Menariknya, Wamen Fajar menjelaskan pembelajaran mendalam akan diterapkan pada ajaran baru sebagai bagian dari upaya Kemendikdasmen untuk menumbuhkan budaya berpikir kritis. Lebih dari itu, Kemendikdasmen juga mendorong pembelajaran koding dan kecerdasan buatan (Artificial Intelligence) di sekolah sebagai mata pelajaran pilihan, yang dapat menjadi mata pelajaran terpisah atau ekstrakurikuler.

“Intinya adalah pembelajaran koding dan kecerdasan buatan adalah mengajari anak-anak kita dengan computational thinking yaitu berpikir menggunakan data. Siswa dilatih untuk punya etika dan bertanggung jawab ketika menggunakan kecerdasan buatan”, jelasnya.
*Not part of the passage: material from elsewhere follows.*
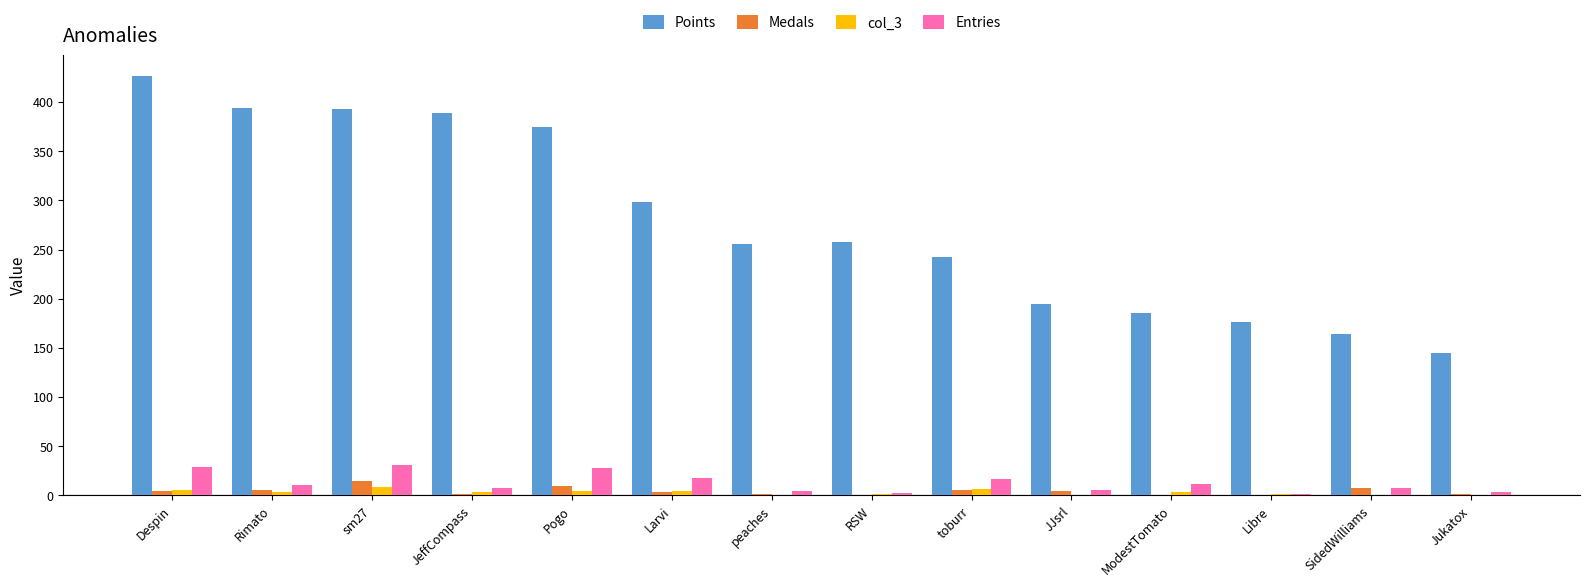

What is the average value of the col_3 series?

3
Dalam kesempatan yang sama, Menteri Komunikasi dan Digital, Meutya Hafid, menekankan bahwa digitalisasi pendidikan dapat berperan sebagai penyeimbang terhadap dampak negatif penggunaan teknologi digital di kalangan anak-anak. “Kita meyakini bahwa sektor pendidikan ini terdigitalisasi, mereka akan menjadi pengguna digital yang lebih cerdas. Dengan kita biasakan untuk menggunakan digital dalam kerangka pendidikan, justru dapat mereduksi sisi negatifnya,” jelasnya.

Menteri Meutya juga menekankan urgensi regulasi nasional yang mengatur usia minimal penggunaan media sosial dan perlunya kolaborasi lintas sektor agar kebijakan ini berdampak nyata di sekolah dan daerah. “Sebanyak 48 % pengguna internet di Indonesia adalah anak-anak berumur dibawah 18 tahun, dimana mereka tersasar perundungan, pornografi dan judi online. Ini yang membuat kita merasa bahwa kita harus membuat regulasi di tingkat pemerintah pusat dimana negara kita akan menerapkan penundaan usia dengan klasifikasi 13, 16 dan 18 tahun,” jelasnya.
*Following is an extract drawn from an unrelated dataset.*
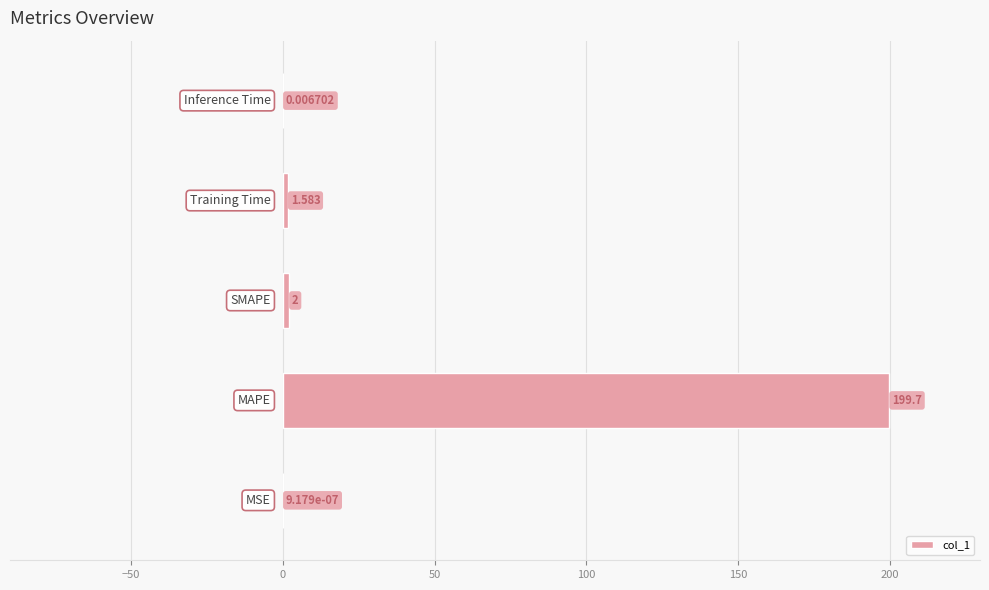

How many series are shown in this chart?

1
Ia juga menambahkan jika langkah selanjutnya setelah peraturan ini keluar adalah pembatasan penggunaan telpon genggam di sekolah dan mengharapkan dukungan dari semua pihak agar kebijakan ini bisa terlaksana denghan baik.
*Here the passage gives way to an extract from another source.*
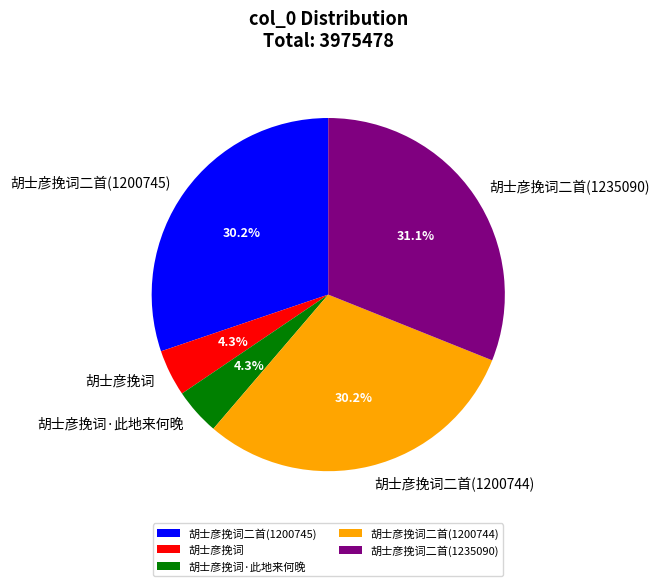

What is the ratio of the value at 胡士彦挽词二首(1235090) to the value at 胡士彦挽词二首(1200745)?

1.0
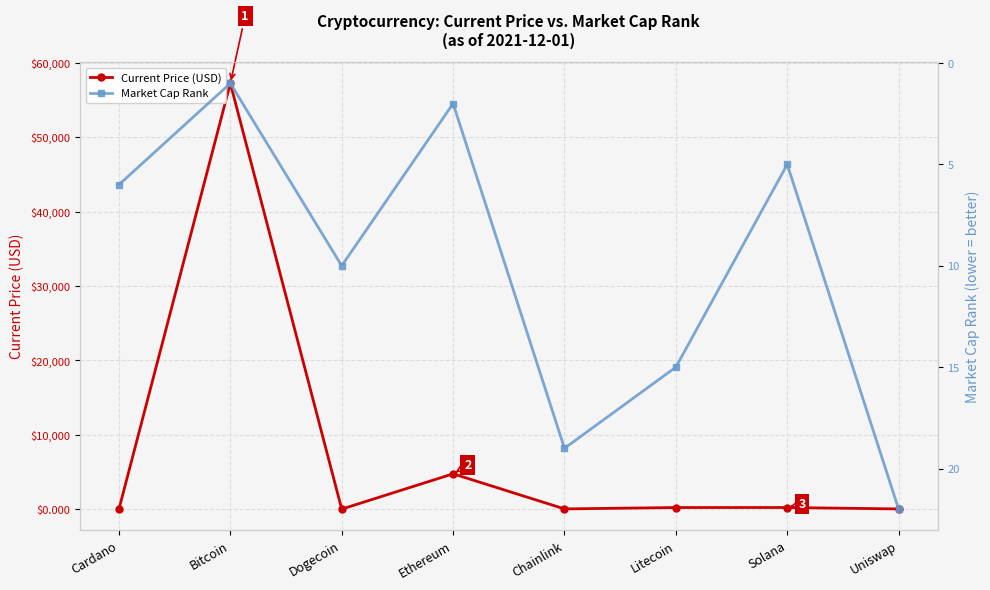

What is the label of the 4th point from the right?

Chainlink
Konferensi Pendidikan Indonesia 2025

Konferensi Pendidikan Indonesia (KPI) 2025 adalah forum yang mempertemukan pemangku lintas sektor dari berbagai daerah, memperkuat kolaborasi nyata dalam mendorong transformasi pendidikan berbasis praktik baik untuk pemerataan kualitas pendidikan yang inklusif dan berkeadilan. KPI 2025 menghadirkan berbagai mulai dari dialog kebijakan berpihak kepada anak, lokakarya, pameran inovasi pendidikan, hingga sesi belajar bersama anak. Forum ini juga dihadiri oleh perwakilan kementerian terkait, mulai dari Kemendagri, Kemendiktisaintek, Kemendikdasmen, KemenPPPA, Kemkomdigi, dan Kemenag, serta melibatkan Kanwil Kemenag.

Harapannya KPI dapat menjadi ruang refleksi tahunan dengan mempertemukan aktor-aktor kunci pendidikan untuk menguatkan kolaborasi lintas sektor, mulai dari pemerintah daerah, pendidik, komunitas, anak, pelaku usaha dan industri, masyarakat sipil, dalam mendorong perubahan dari tingkat akar rumput.